* _PROVIDED TEXT_:

When reviewing the backup and logging needs of data, it is important to consider whether the data can be recreated, whether it is volatile, whether the updates are predictable, whether the data is important, what the acceptable window is for recovery, and how much data loss is acceptable before deciding upon the method of backup, logging, and recovery.
2) Disaster Recovery Concepts
It is desirable that the time between a disaster and the beginning of production at the recovery site is short. This is possible if the second site is ready at all times, with all required hardware installed, and with all data at a very current level. The degree to which this goal can be achieved depends on the recovery concept implemented at the recovery site:
Cold backup - This is a recovery site that is equipped with an IT infrastructure, such as a raised floor, air conditioning, and network connections, but without IT equipment installed.
Warm backup - This is a recovery site that is operational and available for takeover after some delay. The delay may be caused by the time it takes to restore data.
Hot backup - This is a recovery site that is operational. Some or all application data is on-line, such that the time required to prepare the recovery site for takeover is much reduced.
To become effective, the above definitions should apply to the disaster recovery strategy adopted by the organization. As such these definitions do not accurately describe a given disaster recovery strategy. A precise description of the readiness of a recovery site has to consider the application systems. Main aspects are the backup method and the techniques used to manage backup data.
The readiness level of an application system may be:
No provision is made for disaster recovery.
Periodic backup - The installation will at certain times take a consistent copy, which allows recovery to that point, and send it to an off-site location.
Semi-Roll-Forward - In addition to periodic backups, update logs are also sent to the off-site location. Transport may be physical or electronic. Recovery will be to the last log data set received.
Roll-Forward - A shadow copy of the data is maintained at the recovery site. Update logs are periodically applied to the shadow copy through recovery utilities. Transmission may be physical or electronic.
Real-Time-Roll-Forward - Similar to roll-forward, except that updates are transmitted and applied at the same time they are being logged in the production site. This near real time transmission and application of log data would not impact transaction response time at the production site.
Real-Time-Remote-Update - This is the capability to update both the primary and shadow copy of data, prior to sending transaction response or completing a transaction.

* _DATA EXTRACT_:
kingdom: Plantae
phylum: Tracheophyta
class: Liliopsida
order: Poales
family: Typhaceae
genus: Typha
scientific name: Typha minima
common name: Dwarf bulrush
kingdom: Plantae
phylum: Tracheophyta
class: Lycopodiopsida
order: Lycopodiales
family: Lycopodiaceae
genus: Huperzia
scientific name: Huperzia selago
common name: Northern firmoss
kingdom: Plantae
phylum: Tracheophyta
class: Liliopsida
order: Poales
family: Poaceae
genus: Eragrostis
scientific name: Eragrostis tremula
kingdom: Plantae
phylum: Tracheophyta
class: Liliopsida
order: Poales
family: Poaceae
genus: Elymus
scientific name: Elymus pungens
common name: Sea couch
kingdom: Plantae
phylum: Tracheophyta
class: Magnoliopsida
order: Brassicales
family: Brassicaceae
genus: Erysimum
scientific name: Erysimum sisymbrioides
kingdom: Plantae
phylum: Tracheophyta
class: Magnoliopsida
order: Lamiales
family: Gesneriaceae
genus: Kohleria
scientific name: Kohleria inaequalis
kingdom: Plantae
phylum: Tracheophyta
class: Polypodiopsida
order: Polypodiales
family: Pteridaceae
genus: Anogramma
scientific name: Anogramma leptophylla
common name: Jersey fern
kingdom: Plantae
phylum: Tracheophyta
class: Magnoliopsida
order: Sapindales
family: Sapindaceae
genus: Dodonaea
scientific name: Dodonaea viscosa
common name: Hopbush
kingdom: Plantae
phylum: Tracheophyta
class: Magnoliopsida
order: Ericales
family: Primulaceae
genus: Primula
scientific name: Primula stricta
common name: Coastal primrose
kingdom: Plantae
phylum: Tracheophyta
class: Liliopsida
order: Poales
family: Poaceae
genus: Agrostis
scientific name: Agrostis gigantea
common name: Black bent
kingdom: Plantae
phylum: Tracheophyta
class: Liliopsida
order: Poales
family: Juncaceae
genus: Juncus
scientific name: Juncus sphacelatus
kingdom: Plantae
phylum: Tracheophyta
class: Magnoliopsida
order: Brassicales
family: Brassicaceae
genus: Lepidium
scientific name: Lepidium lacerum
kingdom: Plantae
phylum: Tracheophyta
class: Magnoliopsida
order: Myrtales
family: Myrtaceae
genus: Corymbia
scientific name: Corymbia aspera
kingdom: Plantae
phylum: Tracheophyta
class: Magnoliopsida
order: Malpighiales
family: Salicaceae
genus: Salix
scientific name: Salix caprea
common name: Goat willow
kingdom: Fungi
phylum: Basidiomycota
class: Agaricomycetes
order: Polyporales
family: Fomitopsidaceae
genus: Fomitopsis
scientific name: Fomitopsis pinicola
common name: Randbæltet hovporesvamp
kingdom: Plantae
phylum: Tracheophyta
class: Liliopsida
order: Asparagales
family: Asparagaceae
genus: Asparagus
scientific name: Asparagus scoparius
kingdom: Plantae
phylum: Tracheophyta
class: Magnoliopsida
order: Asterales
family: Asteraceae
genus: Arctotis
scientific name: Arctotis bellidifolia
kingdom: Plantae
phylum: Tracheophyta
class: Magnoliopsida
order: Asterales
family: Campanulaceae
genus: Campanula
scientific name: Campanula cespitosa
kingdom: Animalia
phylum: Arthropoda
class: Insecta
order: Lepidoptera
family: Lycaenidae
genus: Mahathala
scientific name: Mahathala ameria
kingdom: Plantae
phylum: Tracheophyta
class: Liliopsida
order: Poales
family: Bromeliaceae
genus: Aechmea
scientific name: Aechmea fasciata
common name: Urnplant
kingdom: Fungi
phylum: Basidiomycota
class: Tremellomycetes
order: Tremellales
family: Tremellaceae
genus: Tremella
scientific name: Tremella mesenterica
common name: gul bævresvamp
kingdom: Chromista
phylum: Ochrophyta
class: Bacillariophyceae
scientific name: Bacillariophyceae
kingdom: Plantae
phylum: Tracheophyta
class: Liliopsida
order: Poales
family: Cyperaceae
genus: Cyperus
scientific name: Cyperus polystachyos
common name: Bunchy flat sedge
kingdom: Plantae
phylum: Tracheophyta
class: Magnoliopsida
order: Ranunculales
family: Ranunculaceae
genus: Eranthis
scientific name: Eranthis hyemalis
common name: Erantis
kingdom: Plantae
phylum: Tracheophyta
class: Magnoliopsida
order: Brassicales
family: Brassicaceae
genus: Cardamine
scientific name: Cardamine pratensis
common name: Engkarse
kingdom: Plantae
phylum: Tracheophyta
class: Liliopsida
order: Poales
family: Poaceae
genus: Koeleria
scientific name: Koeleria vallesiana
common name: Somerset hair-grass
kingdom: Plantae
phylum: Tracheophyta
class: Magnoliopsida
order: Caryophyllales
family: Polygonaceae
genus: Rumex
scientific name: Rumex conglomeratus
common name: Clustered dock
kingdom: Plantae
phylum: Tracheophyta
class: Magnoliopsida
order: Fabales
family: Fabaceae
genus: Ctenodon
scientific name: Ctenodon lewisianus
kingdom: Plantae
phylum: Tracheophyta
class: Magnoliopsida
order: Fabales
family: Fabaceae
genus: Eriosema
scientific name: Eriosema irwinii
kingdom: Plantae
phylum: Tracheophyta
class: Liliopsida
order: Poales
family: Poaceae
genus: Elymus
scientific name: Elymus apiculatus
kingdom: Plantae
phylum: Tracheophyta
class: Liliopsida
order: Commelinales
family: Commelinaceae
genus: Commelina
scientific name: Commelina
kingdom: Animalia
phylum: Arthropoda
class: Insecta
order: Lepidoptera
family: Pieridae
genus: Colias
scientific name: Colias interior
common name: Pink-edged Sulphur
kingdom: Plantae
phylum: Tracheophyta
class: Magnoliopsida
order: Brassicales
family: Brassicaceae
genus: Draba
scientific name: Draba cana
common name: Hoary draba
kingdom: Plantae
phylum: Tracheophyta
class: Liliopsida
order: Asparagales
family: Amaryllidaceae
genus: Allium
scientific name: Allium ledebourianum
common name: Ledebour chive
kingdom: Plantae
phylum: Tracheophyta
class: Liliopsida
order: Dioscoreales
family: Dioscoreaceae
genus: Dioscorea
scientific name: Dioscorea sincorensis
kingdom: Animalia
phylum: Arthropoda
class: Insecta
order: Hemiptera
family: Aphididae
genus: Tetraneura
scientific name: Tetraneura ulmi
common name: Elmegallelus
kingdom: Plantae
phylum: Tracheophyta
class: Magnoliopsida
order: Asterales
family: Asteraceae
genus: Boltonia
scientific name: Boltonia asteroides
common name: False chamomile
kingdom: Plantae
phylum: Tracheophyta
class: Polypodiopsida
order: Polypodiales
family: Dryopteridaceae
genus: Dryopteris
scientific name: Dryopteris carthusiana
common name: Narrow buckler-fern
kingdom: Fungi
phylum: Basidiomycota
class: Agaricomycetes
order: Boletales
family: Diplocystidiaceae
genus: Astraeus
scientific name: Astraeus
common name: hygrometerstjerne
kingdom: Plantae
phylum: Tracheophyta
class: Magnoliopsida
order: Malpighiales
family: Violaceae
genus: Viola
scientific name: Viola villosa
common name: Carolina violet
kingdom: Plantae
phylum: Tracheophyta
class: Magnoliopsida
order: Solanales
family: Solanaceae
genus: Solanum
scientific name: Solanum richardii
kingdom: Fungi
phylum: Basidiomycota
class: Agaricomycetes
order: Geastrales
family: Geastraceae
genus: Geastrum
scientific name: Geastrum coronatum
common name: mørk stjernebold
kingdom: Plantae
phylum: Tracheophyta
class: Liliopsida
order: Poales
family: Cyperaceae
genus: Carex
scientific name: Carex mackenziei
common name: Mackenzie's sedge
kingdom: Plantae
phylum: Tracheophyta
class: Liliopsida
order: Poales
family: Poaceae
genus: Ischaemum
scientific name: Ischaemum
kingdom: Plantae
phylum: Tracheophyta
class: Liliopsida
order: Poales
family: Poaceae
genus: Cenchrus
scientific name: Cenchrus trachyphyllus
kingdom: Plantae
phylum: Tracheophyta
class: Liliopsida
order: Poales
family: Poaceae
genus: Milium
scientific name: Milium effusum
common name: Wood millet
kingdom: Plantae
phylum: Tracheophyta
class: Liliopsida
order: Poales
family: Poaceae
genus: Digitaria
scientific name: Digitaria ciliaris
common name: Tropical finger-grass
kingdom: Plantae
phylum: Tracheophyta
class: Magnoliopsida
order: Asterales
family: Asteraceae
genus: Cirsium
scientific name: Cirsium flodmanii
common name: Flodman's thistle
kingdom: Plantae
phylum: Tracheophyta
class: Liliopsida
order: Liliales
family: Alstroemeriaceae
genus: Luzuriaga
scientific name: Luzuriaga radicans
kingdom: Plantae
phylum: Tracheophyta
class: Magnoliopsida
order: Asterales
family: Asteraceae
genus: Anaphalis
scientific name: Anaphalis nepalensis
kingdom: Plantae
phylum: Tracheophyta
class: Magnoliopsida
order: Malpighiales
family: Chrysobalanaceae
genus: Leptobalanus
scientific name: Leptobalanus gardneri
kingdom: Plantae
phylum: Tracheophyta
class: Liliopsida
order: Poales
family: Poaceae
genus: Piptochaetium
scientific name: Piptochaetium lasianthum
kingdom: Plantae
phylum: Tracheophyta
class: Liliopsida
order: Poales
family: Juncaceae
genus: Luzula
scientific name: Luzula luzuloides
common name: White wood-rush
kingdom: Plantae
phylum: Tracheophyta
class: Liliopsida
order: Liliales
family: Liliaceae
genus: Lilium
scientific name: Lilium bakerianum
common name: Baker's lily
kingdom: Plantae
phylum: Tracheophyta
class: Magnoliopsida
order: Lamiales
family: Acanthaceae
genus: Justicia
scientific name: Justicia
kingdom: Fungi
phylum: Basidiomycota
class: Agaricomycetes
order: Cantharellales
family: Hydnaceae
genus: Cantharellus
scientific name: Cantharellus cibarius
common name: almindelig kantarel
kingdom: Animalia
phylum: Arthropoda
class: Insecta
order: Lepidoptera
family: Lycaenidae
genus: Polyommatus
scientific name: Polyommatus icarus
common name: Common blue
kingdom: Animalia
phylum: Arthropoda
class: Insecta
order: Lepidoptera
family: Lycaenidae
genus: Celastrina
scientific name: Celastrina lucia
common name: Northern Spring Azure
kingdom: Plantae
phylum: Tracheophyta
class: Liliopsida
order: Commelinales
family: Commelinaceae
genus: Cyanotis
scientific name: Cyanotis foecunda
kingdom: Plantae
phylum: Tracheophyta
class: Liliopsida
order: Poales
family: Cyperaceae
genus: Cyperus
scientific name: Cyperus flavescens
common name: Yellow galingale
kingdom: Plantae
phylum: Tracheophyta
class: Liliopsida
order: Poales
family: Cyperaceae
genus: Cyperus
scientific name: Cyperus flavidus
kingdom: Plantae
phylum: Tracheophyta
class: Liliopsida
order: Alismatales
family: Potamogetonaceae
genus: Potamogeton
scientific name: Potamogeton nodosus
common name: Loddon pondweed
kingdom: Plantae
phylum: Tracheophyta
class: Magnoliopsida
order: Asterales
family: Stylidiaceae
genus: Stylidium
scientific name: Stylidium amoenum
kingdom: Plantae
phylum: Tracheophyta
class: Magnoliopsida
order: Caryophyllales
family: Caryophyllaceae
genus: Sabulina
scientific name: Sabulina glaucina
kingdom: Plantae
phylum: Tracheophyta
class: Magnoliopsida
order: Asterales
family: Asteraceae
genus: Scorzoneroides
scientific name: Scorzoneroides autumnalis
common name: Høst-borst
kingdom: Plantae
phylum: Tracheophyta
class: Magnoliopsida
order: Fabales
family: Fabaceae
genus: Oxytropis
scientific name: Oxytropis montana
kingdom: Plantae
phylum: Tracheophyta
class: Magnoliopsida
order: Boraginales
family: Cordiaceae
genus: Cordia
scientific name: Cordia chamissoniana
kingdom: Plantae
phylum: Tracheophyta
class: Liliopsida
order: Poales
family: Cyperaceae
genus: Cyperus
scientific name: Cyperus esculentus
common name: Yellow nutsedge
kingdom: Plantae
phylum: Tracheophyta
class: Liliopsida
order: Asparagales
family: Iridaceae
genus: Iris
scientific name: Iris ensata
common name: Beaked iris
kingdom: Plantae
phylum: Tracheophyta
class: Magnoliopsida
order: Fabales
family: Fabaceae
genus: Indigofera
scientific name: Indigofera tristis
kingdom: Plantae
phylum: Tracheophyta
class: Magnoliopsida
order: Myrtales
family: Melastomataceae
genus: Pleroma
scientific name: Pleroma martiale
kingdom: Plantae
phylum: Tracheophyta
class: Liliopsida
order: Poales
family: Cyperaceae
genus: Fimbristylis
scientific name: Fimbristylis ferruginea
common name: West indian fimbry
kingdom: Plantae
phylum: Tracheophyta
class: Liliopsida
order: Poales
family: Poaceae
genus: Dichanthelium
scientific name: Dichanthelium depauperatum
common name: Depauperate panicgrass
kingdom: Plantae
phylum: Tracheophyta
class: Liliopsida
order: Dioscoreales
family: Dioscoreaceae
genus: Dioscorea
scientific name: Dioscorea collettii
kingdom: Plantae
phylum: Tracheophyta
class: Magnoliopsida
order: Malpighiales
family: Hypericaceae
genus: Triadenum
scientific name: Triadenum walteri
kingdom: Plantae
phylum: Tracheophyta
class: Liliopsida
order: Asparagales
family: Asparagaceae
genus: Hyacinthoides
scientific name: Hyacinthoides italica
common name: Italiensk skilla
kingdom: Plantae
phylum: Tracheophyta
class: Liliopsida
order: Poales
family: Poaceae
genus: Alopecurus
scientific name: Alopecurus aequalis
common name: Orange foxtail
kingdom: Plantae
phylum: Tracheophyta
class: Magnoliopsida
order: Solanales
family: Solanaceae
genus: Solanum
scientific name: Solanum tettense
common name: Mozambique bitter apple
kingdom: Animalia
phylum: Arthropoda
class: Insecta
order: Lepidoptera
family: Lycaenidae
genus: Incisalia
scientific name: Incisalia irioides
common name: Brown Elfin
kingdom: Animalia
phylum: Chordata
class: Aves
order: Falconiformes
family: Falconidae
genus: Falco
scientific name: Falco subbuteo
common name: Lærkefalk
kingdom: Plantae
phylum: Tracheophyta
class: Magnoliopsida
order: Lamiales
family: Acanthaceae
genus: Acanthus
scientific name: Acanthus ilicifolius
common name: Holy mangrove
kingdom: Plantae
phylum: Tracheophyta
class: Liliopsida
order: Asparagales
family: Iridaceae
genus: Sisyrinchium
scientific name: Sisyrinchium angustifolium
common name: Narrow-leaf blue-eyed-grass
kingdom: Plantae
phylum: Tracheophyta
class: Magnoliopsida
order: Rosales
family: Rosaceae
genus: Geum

* _THINGS TO DO_:
- a) Answer these about the disaster recovery text, one line each:
(i) What does a cold backup site lack?
(ii) At the Semi-Roll-Forward level, to what point does recovery go?
(iii) At the Real-Time-Remote-Update level, what happens before a transaction response is sent or a transaction is completed?
- b) Output the passage of the disaster recovery text that opens with the words containing "Real-Time-Remote-Update - This" and closes with "completing a transaction.".
- c) Continue the text on disaster recovery concepts from where it stops.

* _RESPONSES_:
- a)
(i) Installed IT equipment.
(ii) To the last log data set received.
(iii) Both the primary and shadow copy of the data are updated.

- b)
Real-Time-Remote-Update - This is the capability to update both the primary and shadow copy of data, prior to sending transaction response or completing a transaction.

- c)
3) Interconnection Technology
The primary and recovery site need not necessarily be interconnected for disaster recovery. Data on tape, for instance, may be regularly carried to the recovery site. Still, in order to provide the best possible data protection as well as the quickest possible takeover in the case of a disaster, data must be transmitted off-site as fast and frequently as possible. This is best achieved by using high-bandwidth interconnection technology. Apart from cost, distance is a limiting factor here.
Interconnection technology available today has currently limited distance capability. Emerging technology such as NAS and SAN be employed and may extend this capability in the future, but the highest bandwidth interconnection technology will always imply a certain distance limitation.
With the recovery site not interconnected, and to facilitate disaster recovery, backup data must be physically transported to the recovery site. This method of data transportation is well suited to very large amounts of data. It is also suitable for any information stored on paper, as there will always be a need to regularly ship documents to the recovery site.
Disadvantages are that there is a great potential for data loss in case of a disaster; the data is "unsafe" as long as the media is queued for transport. Also, third parties may be involved and this introduces potential management and security issues. At some point tape volumes must be tracked and recycled.
With a network connection to the recovery site (NAS and SAN), the network allows some data transmission and user access to the recovery site. In most cases this will not eliminate the need for physical data transport. The network connection provides a means for moving data to the recovery site as soon as it is made transferable and avoids the disadvantages of physical transportation.
Remote tape has the advantage of placing backup data in a safe state without an intermediate period of being transferable. This can be done with a transmission bandwidth in excess of a network solution. It facilitates the integration of in-house backup and disaster recovery backup.
Remote disk may be used to maintain backup data in a safe and usable state. It allows remote copies of critical data to be maintained at a very current level, providing warm or even hot backup.
4) Distance from Primary Site
If for example a fire is the only kind of disaster to worry about, the recovery site can be as close as two machine rooms in the same building, isolated from each other by a fireproof wall. However, disasters may affect more than a single machine room or building.
5) Distance and Disaster Scope
The disaster recovery scope may be such that a whole geographical area is affected. Therefore, a greater distance between IT sites results in greater security against any widespread disaster. Greater distance however has its price in terms of interconnection, relocation effort, etc. With current available technology, it is neither easy nor cheap to interconnect two sites over hundreds of kilometers at a bandwidth high enough to keep large amounts of data at both sites fully synchronized.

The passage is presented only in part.